A class of molecules formed when the body metabolises omega-3 fatty acids could inhibit cancer’s growth and spread, University of Illinois researchers report in a new study in mice.
The molecules, called endocannabinoids, are made naturally by the body and have similar properties to cannabinoids found in marijuana – but without the psychotropic effects.
In mice with tumours of osteosarcoma – a bone cancer that is notoriously painful and difficult to treat – endocannabinoids slowed the growth of tumours and blood vessels, inhibited the cancer cells from migrating and caused cancer cell death.
The results were published in the Journal of Medicinal Chemistry.
“We have a built-in endocannabinoid system which is anti-inflammatory and pain-reducing. Now we see it is also anti-cancer, stopping the cells from proliferating or migrating,” said study leader Aditi Das, a professor of comparative biosciences and an affiliate of biochemistry at Illinois.
“These molecules could address multiple problems: cancer, inflammation and pain.”
In 2017, the Illinois team identified a new group of omega-3 fatty-acid metabolites called endocannabinoid epoxides, or EDP-EAs.
They found that these molecules had anti-inflammatory properties and targeted the same receptor in the body that cannabis does.
Since cannabis has been shown to have some anti-cancer properties, in the new study the researchers investigated whether EDP-EAs also affect cancer cells.
They found that in mice with osteosarcoma tumours that metastasised to their lungs, there was an 80 percent increase in naturally occurring EDP-EAs in cancerous lung tissues over the lungs of healthy mice.
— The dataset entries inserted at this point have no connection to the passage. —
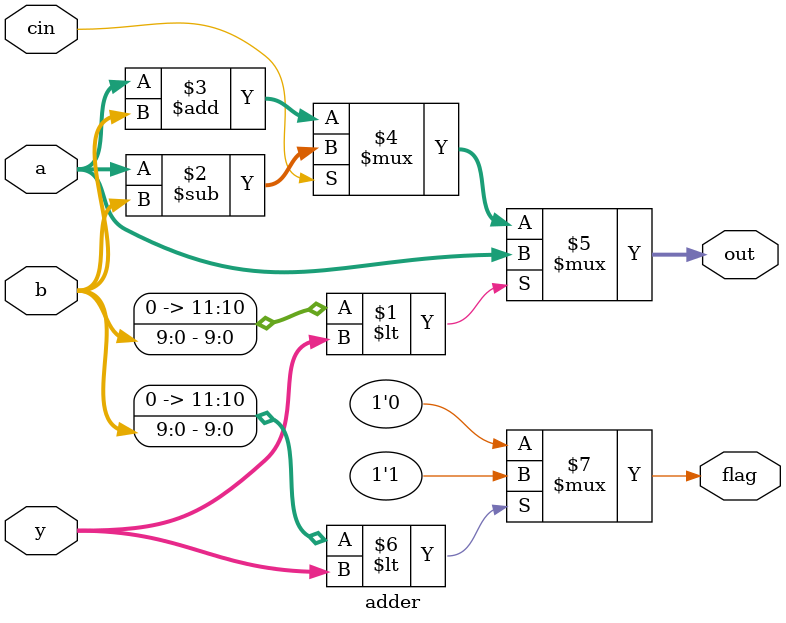
<source format=sv>
`timescale 1ns/1ns
module adder(input [7:0] y, output flag, input [9:0] a, b, input cin, output [9:0] out);
	assign out = {2'b00, b} < y ? a :
			cin ? (a-b): a+b;
	assign flag = {2'b00, b} < y ? 1'b1 : 1'b0;

endmodule

</source>
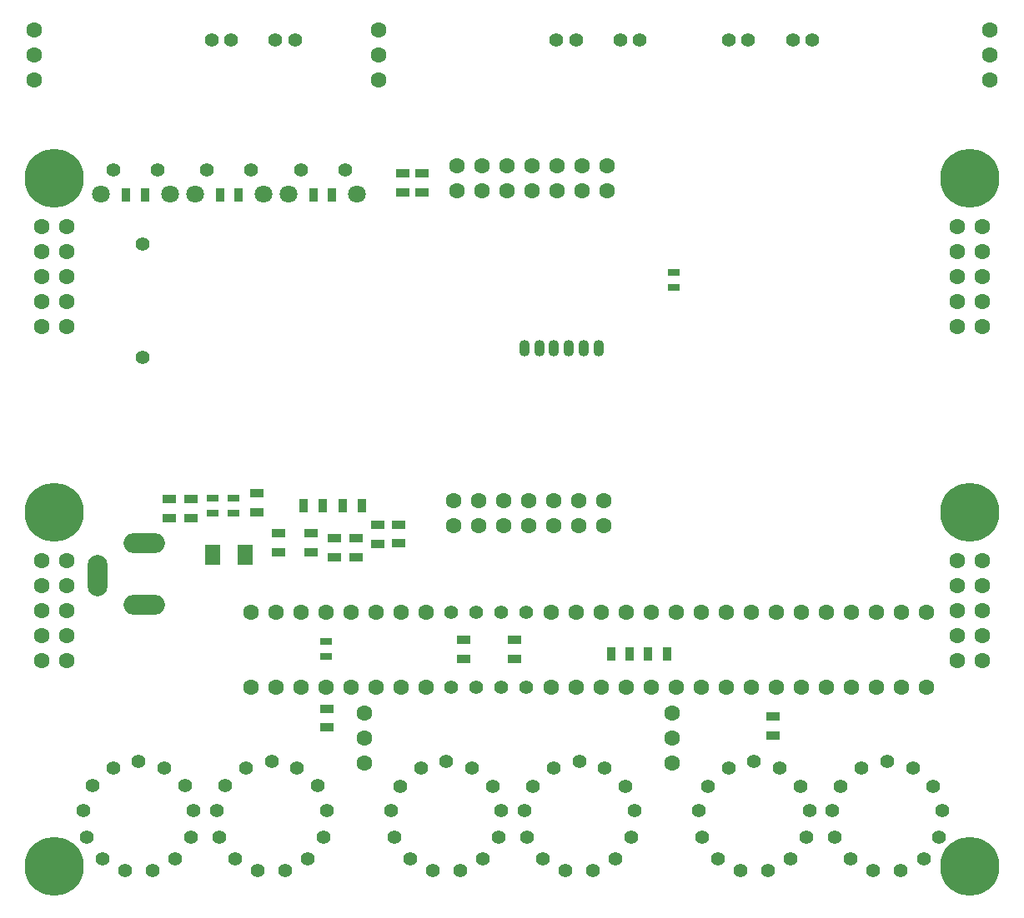
<source format=gbs>
G04 (created by PCBNEW (2013-07-07 BZR 4022)-stable) date 2014/09/08 2:10:32*
%MOIN*%
G04 Gerber Fmt 3.4, Leading zero omitted, Abs format*
%FSLAX34Y34*%
G01*
G70*
G90*
G04 APERTURE LIST*
%ADD10C,0.00590551*%
%ADD11C,0.0629921*%
%ADD12O,0.0787402X0.165354*%
%ADD13O,0.165354X0.0787402*%
%ADD14R,0.06X0.08*%
%ADD15R,0.055X0.035*%
%ADD16R,0.035X0.055*%
%ADD17R,0.045X0.025*%
%ADD18C,0.0551181*%
%ADD19O,0.0433071X0.0669291*%
%ADD20C,0.055*%
%ADD21C,0.23622*%
%ADD22C,0.0708661*%
G04 APERTURE END LIST*
G54D10*
G54D11*
X590Y32858D03*
X590Y33858D03*
X590Y34858D03*
X28258Y11541D03*
X27258Y11541D03*
X26258Y11541D03*
X25258Y11541D03*
X24258Y11541D03*
X23258Y11541D03*
X22258Y11541D03*
X21258Y11541D03*
X21258Y8541D03*
X22258Y8541D03*
X23258Y8541D03*
X24258Y8541D03*
X25258Y8541D03*
X26258Y8541D03*
X27258Y8541D03*
X28258Y8541D03*
G54D12*
X3110Y13031D03*
G54D13*
X5000Y14311D03*
X5000Y11850D03*
G54D14*
X7735Y13858D03*
X9035Y13858D03*
G54D15*
X30118Y6632D03*
X30118Y7382D03*
X14311Y14290D03*
X14311Y15040D03*
X9488Y15569D03*
X9488Y16319D03*
X5984Y16083D03*
X5984Y15333D03*
X13464Y13758D03*
X13464Y14508D03*
X12598Y13758D03*
X12598Y14508D03*
X10354Y14705D03*
X10354Y13955D03*
G54D16*
X13682Y15826D03*
X12932Y15826D03*
G54D15*
X12283Y6947D03*
X12283Y7697D03*
X15324Y29115D03*
X15324Y28365D03*
X16072Y29115D03*
X16072Y28365D03*
G54D16*
X25126Y9901D03*
X25876Y9901D03*
X4270Y28267D03*
X5020Y28267D03*
G54D15*
X17754Y9702D03*
X17754Y10452D03*
X19801Y9702D03*
X19801Y10452D03*
G54D16*
X8010Y28267D03*
X8760Y28267D03*
X11750Y28267D03*
X12500Y28267D03*
X24400Y9901D03*
X23650Y9901D03*
X11357Y15826D03*
X12107Y15826D03*
G54D17*
X8543Y15526D03*
X8543Y16126D03*
X7716Y15526D03*
X7716Y16126D03*
X12242Y10377D03*
X12242Y9777D03*
X26144Y24545D03*
X26144Y25145D03*
G54D18*
X10078Y5590D03*
X10629Y1220D03*
X11535Y1692D03*
X12165Y2559D03*
X12283Y3622D03*
X11929Y4606D03*
X11102Y5314D03*
X9055Y5314D03*
X8228Y4606D03*
X7874Y3622D03*
X7992Y2559D03*
X8622Y1692D03*
X9527Y1220D03*
X4763Y5590D03*
X5314Y1220D03*
X6220Y1692D03*
X6850Y2559D03*
X6968Y3622D03*
X6614Y4606D03*
X5787Y5314D03*
X3740Y5314D03*
X2913Y4606D03*
X2559Y3622D03*
X2677Y2559D03*
X3307Y1692D03*
X4212Y1220D03*
X17065Y5588D03*
X17616Y1218D03*
X18522Y1691D03*
X19151Y2557D03*
X19270Y3620D03*
X18915Y4604D03*
X18088Y5313D03*
X16041Y5313D03*
X15214Y4604D03*
X14860Y3620D03*
X14978Y2557D03*
X15608Y1691D03*
X16514Y1218D03*
X22380Y5588D03*
X22931Y1218D03*
X23837Y1691D03*
X24466Y2557D03*
X24585Y3620D03*
X24230Y4604D03*
X23403Y5313D03*
X21356Y5313D03*
X20529Y4604D03*
X20175Y3620D03*
X20293Y2557D03*
X20923Y1691D03*
X21829Y1218D03*
X29368Y5588D03*
X29919Y1218D03*
X30825Y1691D03*
X31455Y2557D03*
X31573Y3620D03*
X31218Y4604D03*
X30392Y5313D03*
X28344Y5313D03*
X27518Y4604D03*
X27163Y3620D03*
X27281Y2557D03*
X27911Y1691D03*
X28817Y1218D03*
X34683Y5588D03*
X35234Y1218D03*
X36140Y1691D03*
X36770Y2557D03*
X36888Y3620D03*
X36533Y4604D03*
X35707Y5313D03*
X33659Y5313D03*
X32833Y4604D03*
X32478Y3620D03*
X32596Y2557D03*
X33226Y1691D03*
X34132Y1218D03*
X7677Y34448D03*
X8464Y34448D03*
X10236Y34448D03*
X11023Y34448D03*
X31692Y34448D03*
X30905Y34448D03*
X29133Y34448D03*
X28346Y34448D03*
X4931Y21771D03*
X4931Y26299D03*
G54D19*
X23139Y22106D03*
X22549Y22106D03*
X21958Y22106D03*
X21368Y22106D03*
X20777Y22106D03*
X20187Y22106D03*
G54D11*
X38779Y32858D03*
X38779Y33858D03*
X38779Y34858D03*
X13779Y5535D03*
X13779Y6535D03*
X13779Y7535D03*
X26102Y5535D03*
X26102Y6535D03*
X26102Y7535D03*
G54D20*
X18258Y11541D03*
X17258Y11541D03*
X17258Y8541D03*
X18258Y8541D03*
X20258Y11541D03*
X19258Y11541D03*
X19258Y8541D03*
X20258Y8541D03*
G54D11*
X37492Y27000D03*
X37492Y26000D03*
X37492Y25000D03*
X37492Y24000D03*
X37492Y23000D03*
X38492Y23000D03*
X38492Y24000D03*
X38492Y25000D03*
X38492Y26000D03*
X38492Y27000D03*
X877Y27000D03*
X877Y26000D03*
X877Y25000D03*
X877Y24000D03*
X877Y23000D03*
X1877Y23000D03*
X1877Y24000D03*
X1877Y25000D03*
X1877Y26000D03*
X1877Y27000D03*
X37492Y13614D03*
X37492Y12614D03*
X37492Y11614D03*
X37492Y10614D03*
X37492Y9614D03*
X38492Y9614D03*
X38492Y10614D03*
X38492Y11614D03*
X38492Y12614D03*
X38492Y13614D03*
X877Y13614D03*
X877Y12614D03*
X877Y11614D03*
X877Y10614D03*
X877Y9614D03*
X1877Y9614D03*
X1877Y10614D03*
X1877Y11614D03*
X1877Y12614D03*
X1877Y13614D03*
X16258Y11541D03*
X15258Y11541D03*
X14258Y11541D03*
X13258Y11541D03*
X12258Y11541D03*
X11258Y11541D03*
X10258Y11541D03*
X9258Y11541D03*
X9258Y8541D03*
X10258Y8541D03*
X11258Y8541D03*
X12258Y8541D03*
X13258Y8541D03*
X14258Y8541D03*
X15258Y8541D03*
X16258Y8541D03*
X36258Y11541D03*
X35258Y11541D03*
X34258Y11541D03*
X33258Y11541D03*
X32258Y11541D03*
X31258Y11541D03*
X30258Y11541D03*
X29258Y11541D03*
X29258Y8541D03*
X30258Y8541D03*
X31258Y8541D03*
X32258Y8541D03*
X33258Y8541D03*
X34258Y8541D03*
X35258Y8541D03*
X36258Y8541D03*
G54D21*
X37992Y1377D03*
X37992Y28937D03*
X1377Y28937D03*
X1377Y1377D03*
X1377Y15551D03*
X37992Y15551D03*
G54D18*
X5531Y29271D03*
X3759Y29271D03*
G54D22*
X3267Y28287D03*
X6023Y28287D03*
G54D18*
X9271Y29271D03*
X7500Y29271D03*
G54D22*
X7007Y28287D03*
X9763Y28287D03*
G54D18*
X13011Y29271D03*
X11240Y29271D03*
G54D22*
X10748Y28287D03*
X13503Y28287D03*
G54D15*
X15157Y15060D03*
X15157Y14310D03*
X6850Y15333D03*
X6850Y16083D03*
X11653Y14705D03*
X11653Y13955D03*
G54D11*
X17482Y28437D03*
X18482Y28437D03*
X19482Y28437D03*
X20482Y28437D03*
X21482Y28437D03*
X22482Y28437D03*
X23482Y28437D03*
X23482Y29437D03*
X22482Y29437D03*
X21482Y29437D03*
X20482Y29437D03*
X19482Y29437D03*
X18482Y29437D03*
X17482Y29437D03*
X17364Y15011D03*
X18364Y15011D03*
X19364Y15011D03*
X20364Y15011D03*
X21364Y15011D03*
X22364Y15011D03*
X23364Y15011D03*
X23364Y16011D03*
X22364Y16011D03*
X21364Y16011D03*
X20364Y16011D03*
X19364Y16011D03*
X18364Y16011D03*
X17364Y16011D03*
G54D18*
X21456Y34448D03*
X22244Y34448D03*
X24015Y34448D03*
X24803Y34448D03*
G54D11*
X14370Y32858D03*
X14370Y33858D03*
X14370Y34858D03*
M02*

</source>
“The dramatic increase indicated that these molecules were doing something to the cancer – but we didn’t know if it was harmful or good,” Das said.
“We asked, are they trying to stop the cancer, or facilitating it? So we studied the individual properties and saw that they are working against the cancer in several ways.”
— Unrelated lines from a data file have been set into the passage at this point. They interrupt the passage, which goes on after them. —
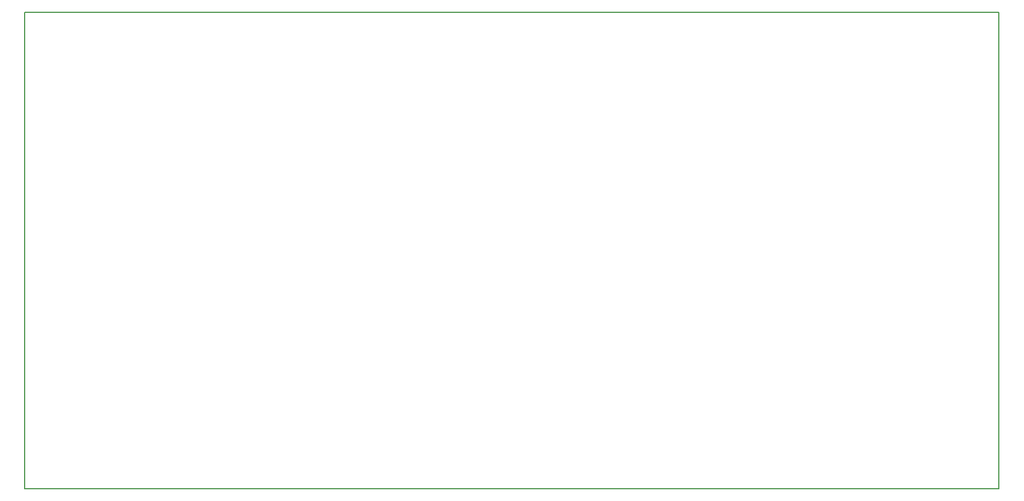
<source format=gko>
G04 #@! TF.FileFunction,Profile,NP*
%FSLAX46Y46*%
G04 Gerber Fmt 4.6, Leading zero omitted, Abs format (unit mm)*
G04 Created by KiCad (PCBNEW 4.0.0-stable) date 3/20/2016 3:51:15 PM*
%MOMM*%
G01*
G04 APERTURE LIST*
%ADD10C,0.100000*%
%ADD11C,0.150000*%
G04 APERTURE END LIST*
D10*
D11*
X38608000Y-124968000D02*
X38608000Y-52832000D01*
X185928000Y-124968000D02*
X38608000Y-124968000D01*
X185928000Y-52832000D02*
X185928000Y-124968000D01*
X38608000Y-52832000D02*
X185928000Y-52832000D01*
M02*

</source>
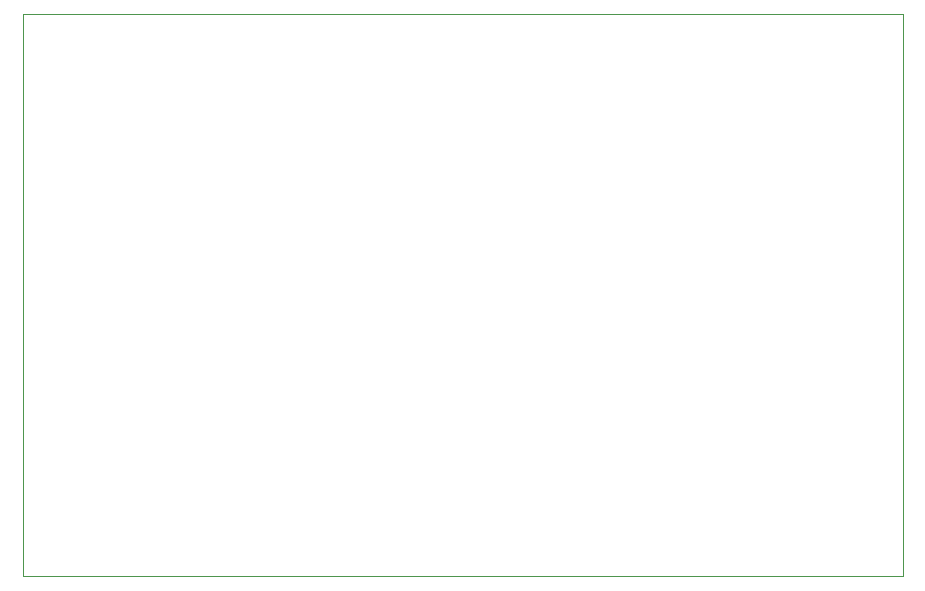
<source format=gbr>
%TF.GenerationSoftware,KiCad,Pcbnew,(6.0.4)*%
%TF.CreationDate,2022-04-27T22:38:45-07:00*%
%TF.ProjectId,SolarChargerV6,536f6c61-7243-4686-9172-67657256362e,rev?*%
%TF.SameCoordinates,Original*%
%TF.FileFunction,Profile,NP*%
%FSLAX46Y46*%
G04 Gerber Fmt 4.6, Leading zero omitted, Abs format (unit mm)*
G04 Created by KiCad (PCBNEW (6.0.4)) date 2022-04-27 22:38:45*
%MOMM*%
%LPD*%
G01*
G04 APERTURE LIST*
%TA.AperFunction,Profile*%
%ADD10C,0.100000*%
%TD*%
G04 APERTURE END LIST*
D10*
X168000000Y-91800000D02*
X93500000Y-91800000D01*
X93500000Y-91800000D02*
X93500000Y-44200000D01*
X93500000Y-44200000D02*
X168000000Y-44200000D01*
X168000000Y-44200000D02*
X168000000Y-91800000D01*
M02*

</source>
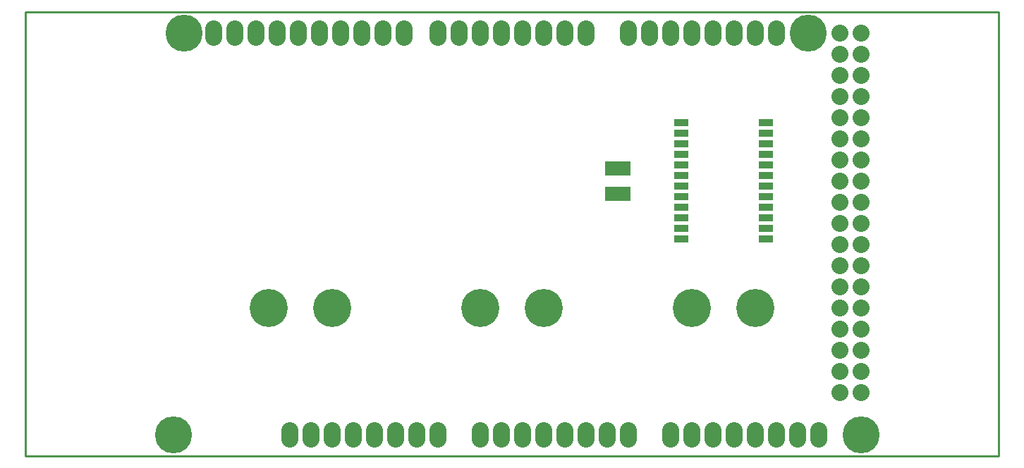
<source format=gbs>
G04 (created by PCBNEW (2013-jul-07)-stable) date Wed 30 Jul 2014 03:33:50 PM EDT*
%MOIN*%
G04 Gerber Fmt 3.4, Leading zero omitted, Abs format*
%FSLAX34Y34*%
G01*
G70*
G90*
G04 APERTURE LIST*
%ADD10C,0.00590551*%
%ADD11C,0.009*%
%ADD12C,0.175*%
%ADD13O,0.08X0.12*%
%ADD14C,0.08*%
%ADD15R,0.12X0.07*%
%ADD16R,0.07X0.035*%
%ADD17C,0.18*%
G04 APERTURE END LIST*
G54D10*
G54D11*
X89500Y-51500D02*
X43500Y-51500D01*
X43500Y-30500D02*
X89500Y-30500D01*
X43500Y-30500D02*
X43500Y-51500D01*
X89500Y-51500D02*
X89500Y-30500D01*
G54D12*
X50500Y-50500D03*
X51000Y-31500D03*
X83000Y-50500D03*
X80500Y-31500D03*
G54D13*
X56000Y-50500D03*
X57000Y-50500D03*
X58000Y-50500D03*
X59000Y-50500D03*
X60000Y-50500D03*
X61000Y-50500D03*
X62000Y-50500D03*
X63000Y-50500D03*
X65000Y-50500D03*
X66000Y-50500D03*
X67000Y-50500D03*
X68000Y-50500D03*
X69000Y-50500D03*
X70000Y-50500D03*
X71000Y-50500D03*
X72000Y-50500D03*
X74000Y-50500D03*
X75000Y-50500D03*
X76000Y-50500D03*
X77000Y-50500D03*
X78000Y-50500D03*
X79000Y-50500D03*
X80000Y-50500D03*
X81000Y-50500D03*
X52400Y-31500D03*
X53400Y-31500D03*
X54400Y-31500D03*
X55400Y-31500D03*
X56400Y-31500D03*
X57400Y-31500D03*
X58400Y-31500D03*
X59400Y-31500D03*
X60400Y-31500D03*
X61400Y-31500D03*
X63000Y-31500D03*
X70000Y-31500D03*
X69000Y-31500D03*
X68000Y-31500D03*
X67000Y-31500D03*
X66000Y-31500D03*
X65000Y-31500D03*
X64000Y-31500D03*
X72000Y-31500D03*
X73000Y-31500D03*
X74000Y-31500D03*
X75000Y-31500D03*
X76000Y-31500D03*
X77000Y-31500D03*
X78000Y-31500D03*
X79000Y-31500D03*
G54D14*
X82000Y-31500D03*
X83000Y-31500D03*
X82000Y-32500D03*
X83000Y-32500D03*
X82000Y-33500D03*
X83000Y-33500D03*
X82000Y-34500D03*
X83000Y-34500D03*
X82000Y-35500D03*
X83000Y-35500D03*
X82000Y-36500D03*
X83000Y-36500D03*
X82000Y-37500D03*
X83000Y-37500D03*
X82000Y-38500D03*
X83000Y-38500D03*
X82000Y-39500D03*
X83000Y-39500D03*
X82000Y-40500D03*
X83000Y-40500D03*
X82000Y-41500D03*
X83000Y-41500D03*
X82000Y-42500D03*
X83000Y-42500D03*
X82000Y-43500D03*
X83000Y-43500D03*
X82000Y-44500D03*
X83000Y-44500D03*
X82000Y-45500D03*
X83000Y-45500D03*
X82000Y-46500D03*
X83000Y-46500D03*
X82000Y-47500D03*
X83000Y-47500D03*
X82000Y-48500D03*
X83000Y-48500D03*
G54D15*
X71500Y-37900D03*
X71500Y-39100D03*
G54D16*
X78500Y-38250D03*
X78500Y-37750D03*
X78500Y-37250D03*
X78500Y-36750D03*
X78500Y-36250D03*
X78500Y-35750D03*
X78500Y-38750D03*
X78500Y-39250D03*
X78500Y-39750D03*
X78500Y-40250D03*
X78500Y-40750D03*
X78500Y-41250D03*
X74500Y-41250D03*
X74500Y-40750D03*
X74500Y-40250D03*
X74500Y-39750D03*
X74500Y-39250D03*
X74500Y-38750D03*
X74500Y-38250D03*
X74500Y-37750D03*
X74500Y-37250D03*
X74500Y-36750D03*
X74500Y-36250D03*
X74500Y-35750D03*
G54D17*
X58000Y-44500D03*
X55000Y-44500D03*
X68000Y-44500D03*
X65000Y-44500D03*
X78000Y-44500D03*
X75000Y-44500D03*
M02*

</source>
The researchers found that in higher concentrations, EDP-EAs did kill cancer cells, but not as effectively as other chemotherapeutic drugs on the market.
However, the compounds also combated the osteosarcoma in other ways: They slowed tumour growth by inhibiting new blood vessels from forming to supply the tumour with nutrients, they prevented interactions between the cells, and most significantly, they appeared to stop cancerous cells from migrating.
“The major cause of death from cancer is driven by the spread of tumour cells, which requires migration of cells,” said study coauthor Timothy Fan, a professor of veterinary clinical medicine and veterinary oncology. “As such, therapies that have the potential to impede cell migration also could be useful for slowing down or inhibiting metastases.”
The researchers isolated the most potent of the molecules and are working to develop derivatives that bind better to the cannabinoid receptor, which is plentiful on the surface on cancer cells.
“Dietary consumption of omega-3 fatty acids can lead to the formation of these substances in the body and may have some beneficial effects. However, if you have cancer, you want something concentrated and fast acting,” Das said. “That’s where the endocannabinoid epoxide derivatives come into play – you could make a concentrated dose of the exact compound that’s most effective against the cancer. You could also mix this with other drugs such as chemotherapies.”
Next, the researchers plan to perform preclinical studies in dogs, since dogs develop osteosarcoma spontaneously, similarly to humans.
They also plan to study the effects of EDP-EAs derived from omega-3 fatty acids in other cancer types.
“Particular cancers that might be most interesting to study would be solid tumours or carcinomas, which tend to spread and cause pain within the skeleton. Some of the most common tumours that behave this way are breast, prostate, and lung carcinomas, and we can certainly explore these tumours in the future,” said Fan, who is also a member of the Carle Illinois College of Medicine, the Cancer Center at Illinois and the Carl R. Woese Institute for Genomic Biology.